A learning experience I guess... I have to really work on my bar approaches. I haven't had any luck in bars yet, there are so many HB's in those places it just blew my mind - I feel like I owe it to myself to keep working on this area of my game. So far street approaches are coming along nicely for me, though - it's just something about all the other dudes and the loud atmosphere that kind of throws me off. I think with practice I'll probably relax a little more.

Date: June 17, 2005

Location: Coffee Shop, Chicago, IL

Players: me + wing


Me and wing are sitting in the coffee shop looking at seduction literature on my laptop when 2 HB's walk in. HB7 brunette in black dress and HB8 short blonde hair and cat eye glasses. They sit down next to us and start surfing the internet on the public computer at the coffee shop. They appear to be googling for bars and clubs.

■ EXCERPTED DATA
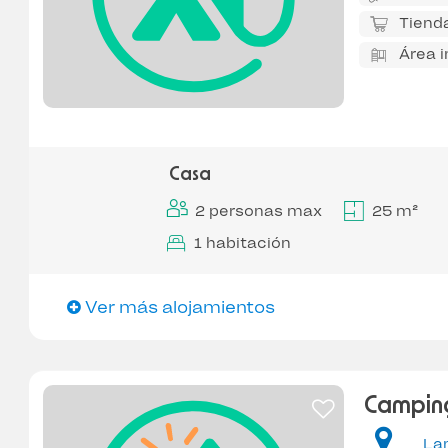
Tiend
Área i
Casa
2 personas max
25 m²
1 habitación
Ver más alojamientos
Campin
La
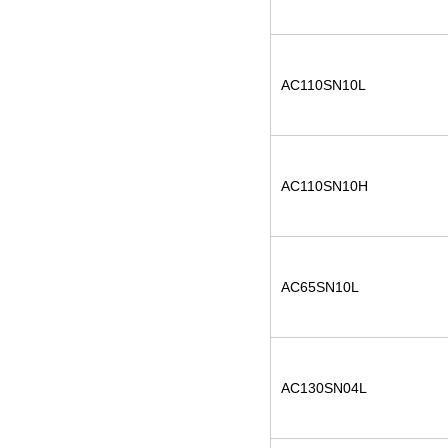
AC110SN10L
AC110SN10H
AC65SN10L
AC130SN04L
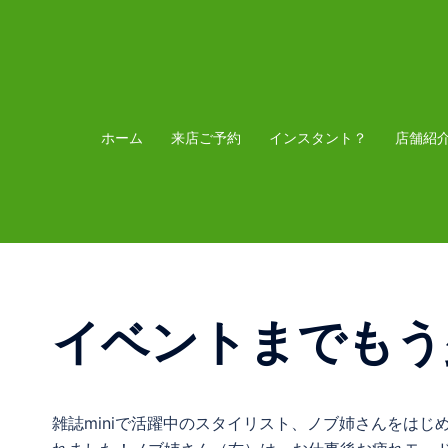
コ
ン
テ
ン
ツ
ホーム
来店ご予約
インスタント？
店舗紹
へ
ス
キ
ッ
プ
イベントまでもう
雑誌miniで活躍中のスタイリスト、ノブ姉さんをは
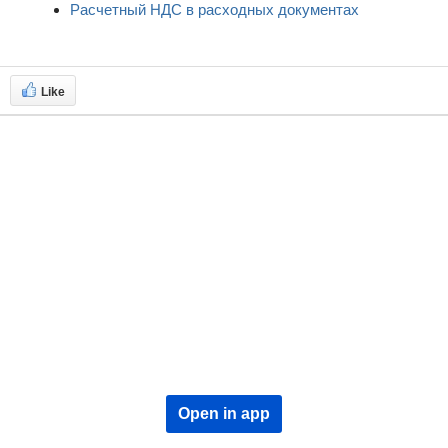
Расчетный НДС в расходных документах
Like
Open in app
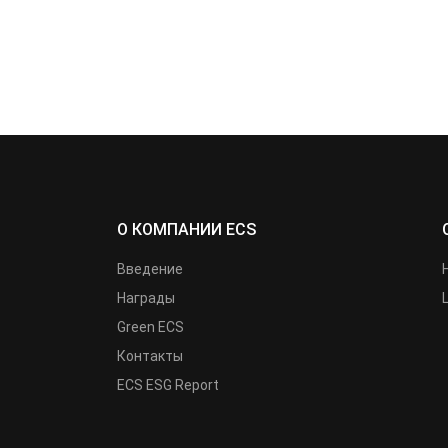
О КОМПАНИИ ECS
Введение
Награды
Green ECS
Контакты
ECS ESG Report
...
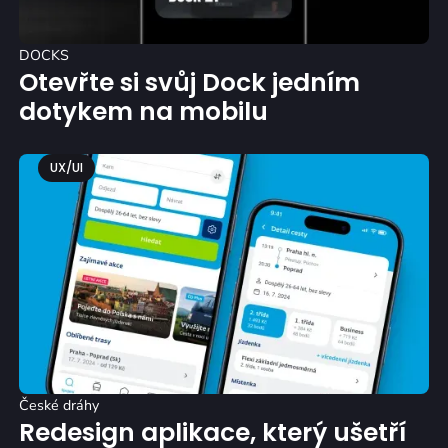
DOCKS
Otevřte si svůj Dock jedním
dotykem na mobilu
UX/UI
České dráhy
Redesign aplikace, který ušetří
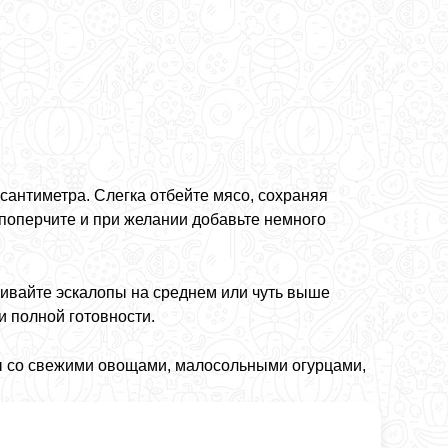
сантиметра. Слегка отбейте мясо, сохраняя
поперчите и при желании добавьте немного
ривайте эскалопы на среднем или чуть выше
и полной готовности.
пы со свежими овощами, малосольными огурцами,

■ WHAT TO WORK ON
[1] In the report, what were the two people who walked into the coffee shop looking up on the public computer?
[2] Reproduce a passage of the report verbatim, beginning at the words "Location: Coffee Shop, Chicago, IL" and stopping after the words "bars and clubs.".

■ WRITTEN RESPONSES
[1] They appeared to be googling for bars and clubs.

[2]
Location: Coffee Shop, Chicago, IL

Players: me + wing


Me and wing are sitting in the coffee shop looking at seduction literature on my laptop when 2 HB's walk in. HB7 brunette in black dress and HB8 short blonde hair and cat eye glasses. They sit down next to us and start surfing the internet on the public computer at the coffee shop. They appear to be googling for bars and clubs.